Activist jailed for farming on confiscated land and offending ‘Public Tranquility’

A Rangoon based activist was jailed by the government for his role in organizing anti-government protests with farmers, over land confiscated to make way for a copper mine.

Burma Campaign UK, a human rights advocacy group based in the United Kingdom, called on the British Government last week to pressure Burma’s government to repeal all repressive laws and release all remaining political prisoners immediately. On July 4 the group urged, Mr Hugo Swire MP, the British Foreign Office Minister with the responsibility for Burma.

Burma Campaign said in a media statement that Burma’s notorious draconian laws that resulted in as many 2,400 political prisoners being jailed were still active.

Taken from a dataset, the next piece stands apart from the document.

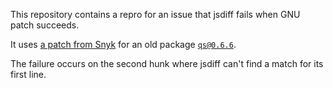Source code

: This repository contains a repro for an issue that jsdiff fails when GNU patch succeeds.

It uses [a patch from Snyk](https://s3.amazonaws.com/snyk-rules-pre-repository/snapshots/master/patches/npm/qs/20140806-1/qs_20140806-1_0_0_snyk.patch) for an old package [`qs@0.6.6`](https://www.npmjs.com/package/qs/v/0.6.6).

The failure occurs on the second hunk where jsdiff can't find a match for its first line.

“Regardless of the changes in Burma, almost all the repressive laws that enabled the jailing of political prisoners still remain in place. The unconditional release of all political prisoners is an essential step towards genuine democracy and freedom.”

Aung Soe, an activist and member of the Rangoon Civil Assistance Network that promotes civil rights in Burma, was arrested for his part in organizing protests with local farmers to plough land that had been confiscated by the Burma government for the Letpadaung copper mine project, located in Monywa, central Burma.

The Letpadaugn copper mine project is a joint venture with China’s Wan Bao Company and the military owned Union of Myanmar Economic Holdings Ltd. The project led to land confiscation and environmental degradation, angering locals who relied on the land for their livelihood.

Protests first began in June 2012 by a group of farmers demanding compensation for confiscated land and the suspension of work at the copper mine.

Burma Campaign UK claim Aung Soe was badly beaten when he was arrested in April 2013. Since then, he has been charged with eight different counts, including for personally committing or inducing others to commit an offense against the State or against ‘public tranquility’, under Article 144, section 505(b) of Burma’s legal code.

Aung Soe’s trial was closed to the public and he was denied a lawyer to defend him. Aung Soe was sentenced to one and a half years in prison. He is currently serving his sentence in Shwe Bo prison in central Burma, hundreds of miles away from his family in Rangoon.

Wai Hnin, campaigns officer at for the Burma Campaign UK said.

“Unless all the repressive laws are repealed, people in Burma will continue to live in fear of arrest, torture and harassment by the military-backed government.”

Wai Hnin said international governments, including Britain’s need to do more to put pressure on President Thein Sein to ensure he delivers his promised reforms and that all political prisoners in Burma are released.

“Hugo Swire and the international community should not abandon political prisoners like Aung Soe. The immediate unconditional release of all political prisoners is a very important step towards genuine democracy and national reconciliation in the country.”